It seems that even the media is not buying the Administration's assertion that overturning ObamaCare is some how some sort of extra-ordinary event. In a press conference Wednesday, CBS reporter Norah O'Donnell had the following exchange with Press Secretary Jay Carney.
ED HENRY: In his original comments he did not draw out that caveat. He just said the whole thing would be unprecedented.
JAY CARNEY: That’s not what he said, Ed, and that’s certainly not what he meant. It was clear to most folks who observe this and understand is at issue here.
NORAH O’DONNELL: Jay, that’s not true. The president said on Monday: “It would an unprecedented, extraordinary step of overturning a law that was passed by a strong majority of a democratically elected Congress.” It took him until yesterday to talk about the commerce clause and on an economic issue—there are two instances in the past 80 years where the precedent, where the Supreme Court has overturned stuff—U.S. vs. Lopez and U.S. vs. Morrison. These are very specific legal issues.

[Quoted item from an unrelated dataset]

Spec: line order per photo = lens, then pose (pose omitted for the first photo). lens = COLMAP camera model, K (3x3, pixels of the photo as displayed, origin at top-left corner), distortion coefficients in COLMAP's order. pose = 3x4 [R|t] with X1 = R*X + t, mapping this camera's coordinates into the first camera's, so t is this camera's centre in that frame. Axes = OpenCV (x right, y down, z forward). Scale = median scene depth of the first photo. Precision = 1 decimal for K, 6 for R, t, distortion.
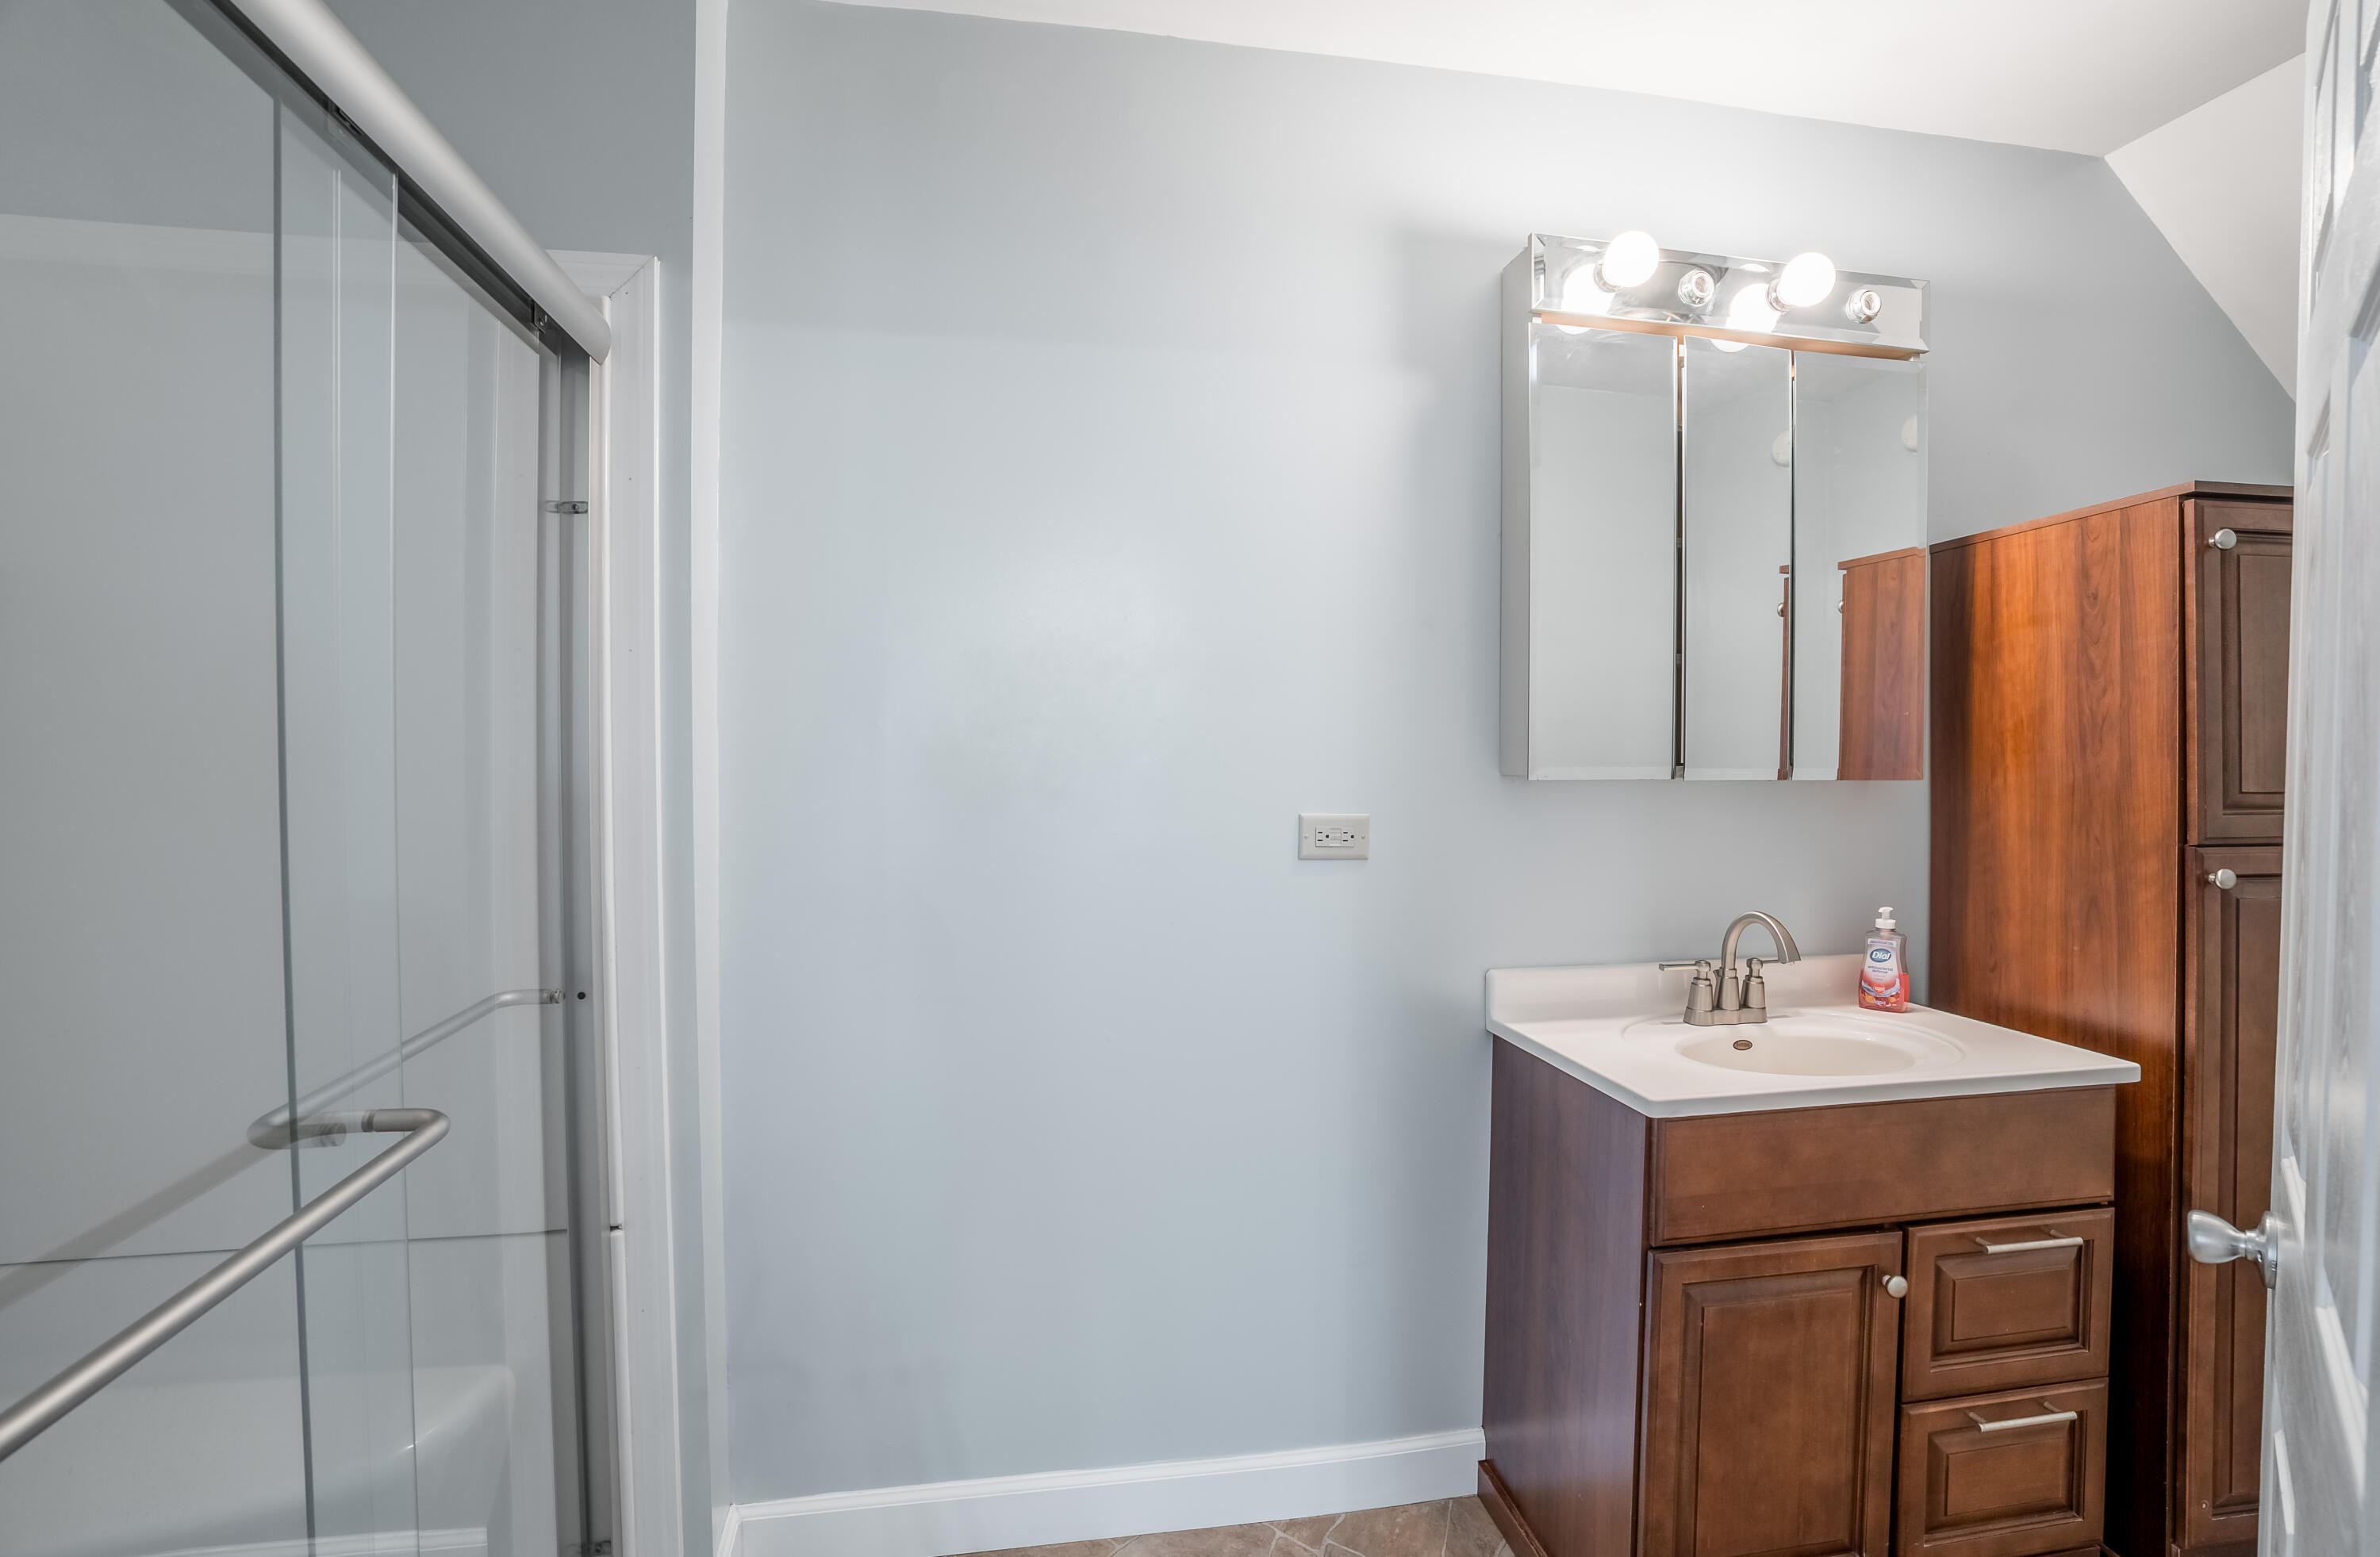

It’s not evident to everybody.
Then yesterday, CBS reporter Bill Plante got in on the act.
CBS News reporter Bill Plante challenged White House press secretary Jay Carney on President Obama’s statement Monday that for the Supreme Court to overturn the Affordable Care Act would be an “extraordinary, unprecedented step,” during a Thursday press briefing.
BILL PLANTE: What he said on Monday was an obvious misspoken moment because he talked about the court not being in a position to overturn an of Congress—
JAY CARNEY: Bill—
PLANTE: You’re standing up there twisting yourself in knots, because he made a mistake and you can’t admit it.
CARNEY: No, no, Bill, I am acknowledging that—you’re sharing in the righteous indignation here that your colleagues—
PLANTE: No, I’m just being—I’m just noting that you’re twisting yourself in knots.
CARNEY: The president spoke in answer to a question, relatively briefly, and in the context of this case, made the statement that there is no judicial precedent—that there is long judicial precedent which would argue that the court should not overturn this law. I totally grant to you that he did not refer to the commerce clause. He did not refer to the whole context. I think he believed that that was understood. Clearly, some folks—notably the person sitting in that chair and others—missed that. And, uh, and, uh—no, no, look. There’s a lot of—it’s kind of ridiculous to believe that the president wasn’t talking about the context of the case, but I completely concede that he did not describe the context when he took the question and answered it on Monday. He then, when asked again Tuesday, provided the full context. And so, did he clarify his comments? Absolutely. Did he expand on them? Absolutely. Yes, Scott. God, you guys. It’s your job to come up with clichés—game on, and things like that. But I’m not going to engage in that.
You know it's bad with the lap dog media can't even buy what you are selling. Of course it could be that no one is buying is because everyone knows just how flawed your product is. Especially when your former students are speaking out against you.
Imagine if you picked up your morning paper to read that one of your astronomy professors had publicly questioned whether the earth, in fact, revolves around the sun. Or suppose that one of your economics professors was quoted as saying that consumers would purchase more gasoline if the price would simply rise. Or maybe your high school math teacher was publicly insisting that 2 + 2 = 5. You’d be a little embarrassed, right? You’d worry that your colleagues and friends might begin to question your astronomical, economic, or mathematical literacy.
Now you know how I felt this morning when I read in the Wall Street Journal that my own constitutional law professor had stated that it would be “an unprecedented, extraordinary step” for the Supreme Court to “overturn a law [i.e., the Affordable Care Act] that was passed by a strong majority of a democratically elected Congress.” Putting aside the “strong majority” nonsense (the deeply unpopular Affordable Care Act got through the Senate with the minimum number of votes needed to survive a filibuster and passed 219-212 in the House), saying that it would be “unprecedented” and “extraordinary” for the Supreme Court to strike down a law that violates the Constitution is like saying that Kansas City is the capital of Kansas. Thus, a Wall Street Journal editorial queried this about the President who “famously taught constitutional law at the University of Chicago”: “[D]id he somehow not teach the historic case of Marbury v. Madison?”
I actually know the answer to that question. It’s no (well, technically yes…he didn’t). President Obama taught “Con Law III” at Chicago. Judicial review, federalism, the separation of powers — the old “structural Constitution” stuff — is covered in “Con Law I” (or at least it was when I was a student). Con Law III covers the Fourteenth Amendment. (Oddly enough, Prof. Obama didn’t seem too concerned about “an unelected group of people” overturning a “duly constituted and passed law” when we were discussing all those famous Fourteenth Amendment cases – Roe v. Wade, Griswold v. Connecticut, Romer v. Evans, etc.) Of course, even a Con Law professor focusing on the Bill of Rights should know that the principle of judicial review has been alive and well since 1803, so I still feel like my educational credentials have been tarnished a bit by the President’s “unprecedented, extraordinary” remarks.
The "Constitutional Scholar's" halo has been tarnished....yet again.